Article Text
Abstract
Background/introduction Crucial to treatment success in PID is adherence to therapy. All guidelines recommend 14-days of therapy although many women fail to complete 2-weeks, particularly if they experience side-effects. A shorter course of antibiotics may offer a valuable treatment alternative.
Aim(s)/objectives To compare clinical efficacy/acceptability of standard PID treatment 14-days with 5-day course of antibiotics for mild-moderate PID (pain for <30 days).

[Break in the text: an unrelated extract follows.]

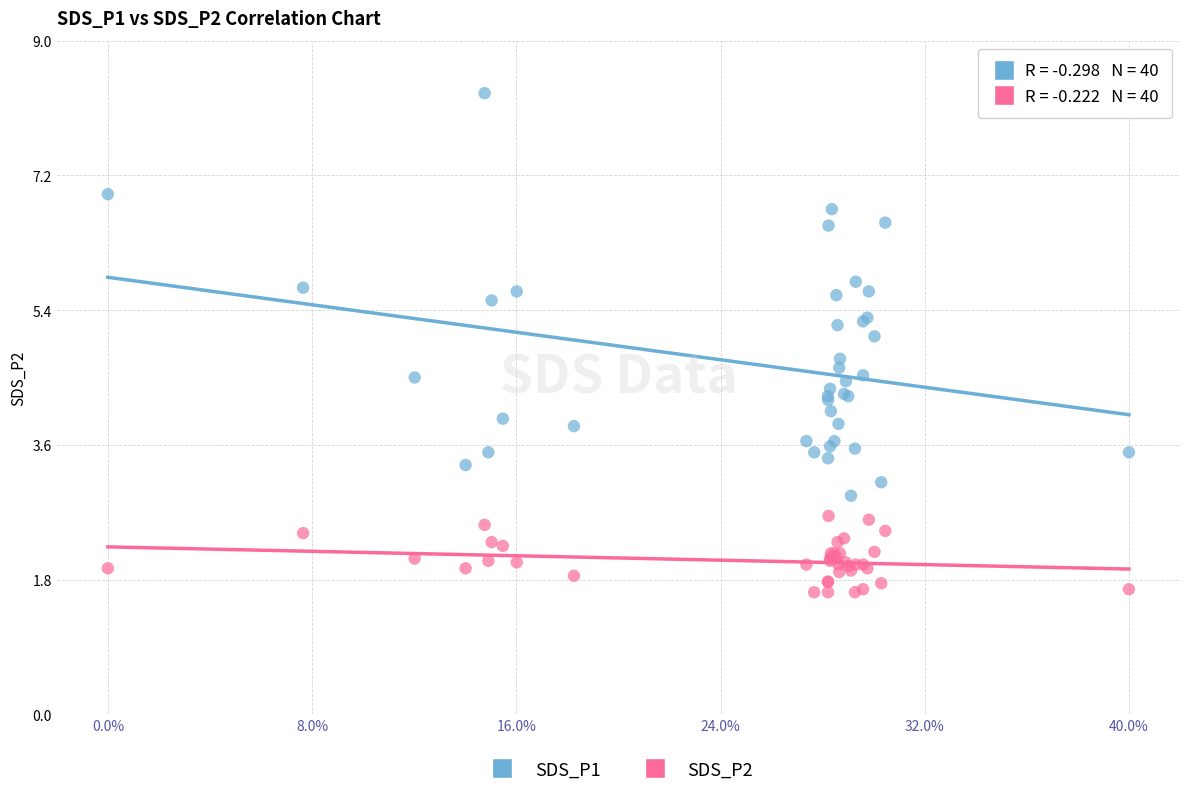

Which series contains the lowest Y value?

SDS_P2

Methods A multicentre, open-label, non-inferiority RCT comparing arm-1 (ofloxacin/metronidazole) with arm-2 (azithromycin 1g day-1; 500mg od day-2–5, metronidazole/ceftriaxone). Efficacy was measured using standard pain-scores at baseline and 14–21 day follow-up looking for a 70% reduction; women who failed to complete treatment/return for follow-up were considered treatment failures.

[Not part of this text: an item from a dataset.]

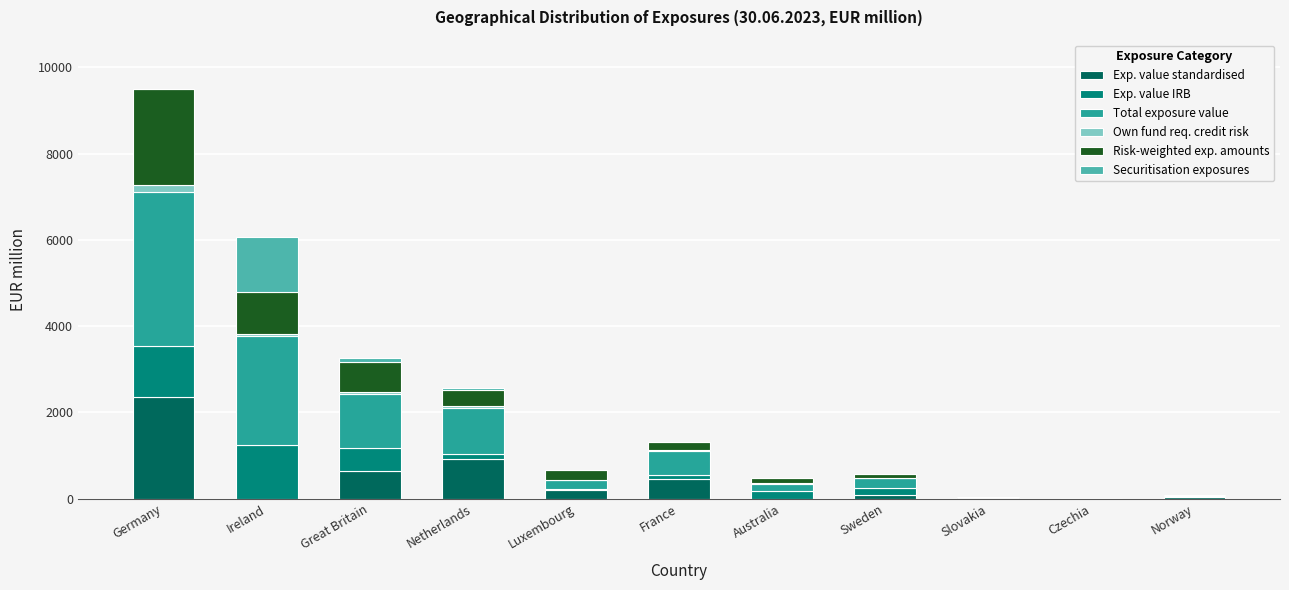

At which category is the sum across all series the highest?

Germany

Results N = 313 (152 arm-1, 162 arm-2 with similar baseline characteristics). Median age 25. Lower abdo-pain 95%, discharge 64%, dyspareunia 53%. Baseline pain-score median 8/36 (range 1–26); day 14–21 0/36 (range 0–18). Considering women who failed to complete therapy/return for follow-up as failures, the proportion with 70% pain reduction was 46.7% for arm-1; 42.2% for arm-2 (p = 0.49, difference in proportions (arm-2 minus arm-1) −4.5% (95% CI −15.5%, 6.5%)). For those women completing therapy the proportion with a 70% pain reduction was 68.9% for arm-1; 57.6% for arm-2 (p = 0.11, difference in proportions −11.3% (95% CI −23.9%, −1.3%). There were no significant differences in reported side effects except diarrhoea: 33.6% arm-1 vs 78.1% arm-2 (p = 0.0001).
Discussion/conclusion In terms of pain reduction we could not demonstrate that the shorter azithromycin course was non-inferior to the standard-of-care. Patients also experienced significantly more diarrhoea. This study highlights the importance of using evidence-based treatment regimens.